Integrating into practice

In Gloucestershire, we have had Community Ophthalmic Link for around 18 months. The integrated care board (ICB) piloted it in a few practices to start with, and then rolled it out quite quickly. Now, most optometry practices in Gloucestershire and most practitioners have access to it.

At the ICB, there is a small team that looks after Community Ophthalmic Link. For new users, one of the team will visit the practice to install the software, set everything up, explain how it works, and make sure the optometrists are happy with everything.

They have a brilliant support team, contactable via WhatsApp. As long as you’re working during normal practice hours, you have that back-up. That makes it seamless and easy to use.

Source: Gloucestershire Hospitals NHS Foundation Trust

Impact on care

Community Ophthalmic Link had an impact on our practice straightaway. A lot of work to upload imaging was done at the hospital, before we integrated the software in practice. Everything is on one platform, and you can see it in real-time. You don’t have to search separately for the Heidelberg imaging, then the keratometer imaging, then the Humphrey imaging. You can pull up all the field results, or all the GP letters.

From the first patient we saw, we could see everything really easily. The first person I checked was my dad, who has diabetic retinopathy. I could bring in all his images, and all his letters, straightaway.

It gives you real confidence, but also, it’s an easy interface to use with the patient. You can be sitting with the patient, ask if they are happy for you to look at their hospital ophthalmology records, and then bring them up immediately. It’s great from a patient perspective, because you can show them that you’ve got that linked connectivity and that the communication is there. Also, they can see things in real-time. If you’ve done some imaging in the practice, and you want to show them that something is the same as it was when they went to the hospital two years ago, it is easy to do that.

With patients, you get one of two reactions. You sometimes get, ‘oh, I always thought you could do that.’ They assume that we get copies of everything from the hospital. Or, they are really impressed.

We are a 10-minute walk from the hospital. We have had patients who have been in clinic and have come to see us afterwards, and within the time they’ve walked to the practice the information is there. From a patient’s perspective, I think it makes a huge difference.

The first person I checked was my dad, who has diabetic retinopathy. I could bring in all his images, and all his letters, straightaway


A solution to a problem

Before Community Ophthalmic Link, we’d struggled for a lot of years.
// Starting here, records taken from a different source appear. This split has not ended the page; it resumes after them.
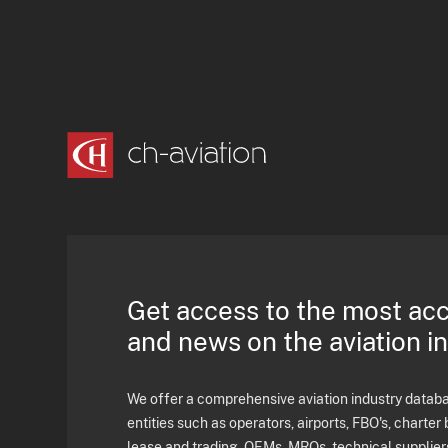
Get access to the most ac
and news on the aviation i
We offer a comprehensive aviation industry databas
entities such as operators, airports, FBO's, charter 
lease and trading, OEMs, MROs, technical supplier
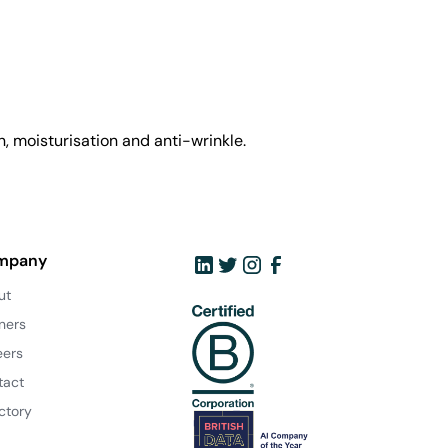
, moisturisation and anti-wrinkle.
mpany
ut
ners
eers
tact
ctory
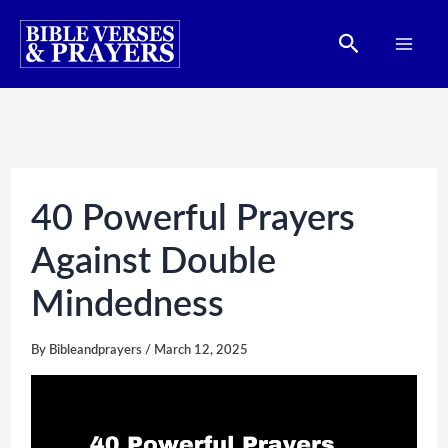
Skip
Search
to
content
40 Powerful Prayers
Against Double
Mindedness
By
Bibleandprayers
/
March 12, 2025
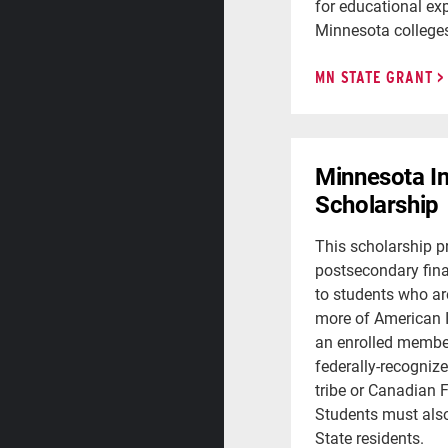
for educational exp
Minnesota colleges 
MN STATE GRANT
Minnesota I
Scholarship
This scholarship p
postsecondary fina
to students who ar
more of American 
an enrolled member
federally-recogniz
tribe or Canadian F
Students must als
State residents.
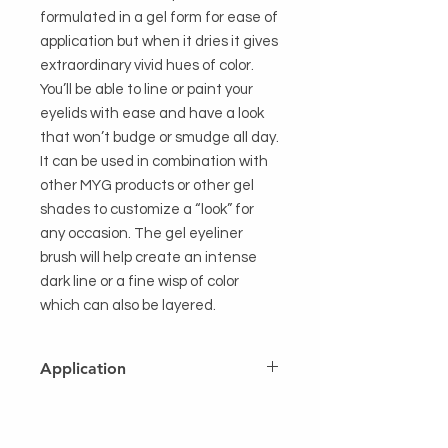
formulated in a gel form for ease of 
application but when it dries it gives 
extraordinary vivid hues of color. 
You’ll be able to line or paint your 
eyelids with ease and have a look 
that won’t budge or smudge all day. 
It can be used in combination with 
other MYG products or other gel 
shades to customize a “look” for 
any occasion. The gel eyeliner 
brush will help create an intense 
dark line or a fine wisp of color 
which can also be layered.
Application
Using a brush or finger tip as an
applicator, apply over entire lid as a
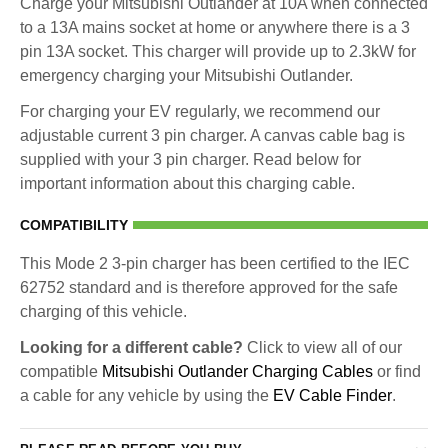
Charge your Mitsubishi Outlander at 10A when connected
to a 13A mains socket at home or anywhere there is a 3
pin 13A socket. This charger will provide up to 2.3kW for
emergency charging your Mitsubishi Outlander.
For charging your EV regularly, we recommend our
adjustable current 3 pin charger. A canvas cable bag is
supplied with your 3 pin charger. Read below for
important information about this charging cable.
COMPATIBILITY
This Mode 2 3-pin charger has been certified to the IEC
62752 standard and is therefore approved for the safe
charging of this vehicle.
Looking for a different cable?
Click to view all of our
compatible
Mitsubishi Outlander Charging Cables
or find
a cable for any vehicle by using the
EV Cable Finder
.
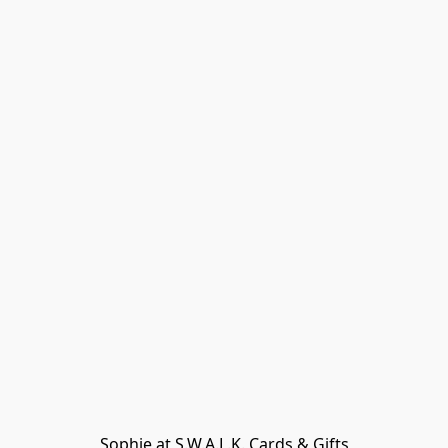
Sophie at S.W.A.L.K. Cards & Gifts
Optometrists are generally the primary referrer into the hospital eye service, but because of how the hospital system was set up, ophthalmology letters went straight back to the GP. Unless somebody in the ophthalmology department asked the patient who their optometrist was and put those details in, they didn’t come back to us. So, having access to those GP letters, going back years, is fantastic.

In the practice, because it is quick to use, it doesn’t have a huge impact on your time. It’s not an extra thing that you have to check. It makes life so much easier.

For the patient, it is about making appropriate, timely referrals, only when they are needed. With ophthalmology clinics being so over-booked, you can pull up what you have seen in practice and decide whether or not that patient does need to be seen urgently. You can action that in a different way, knowing you’re not wasting hospital resources.

Patients who have got long-term issues might not have been seen in ophthalmology for years, and it might be the first time you’re seeing them in practice. You might notice something and mention it to the patient, and they say, ‘I know something was picked up in the hospital, but I’m not sure what it was.’ If you can look at their scans, you can have more certainty about what the issue is. You can reassure the patient that things are the same, or, if things have changed, you can deal with it appropriately.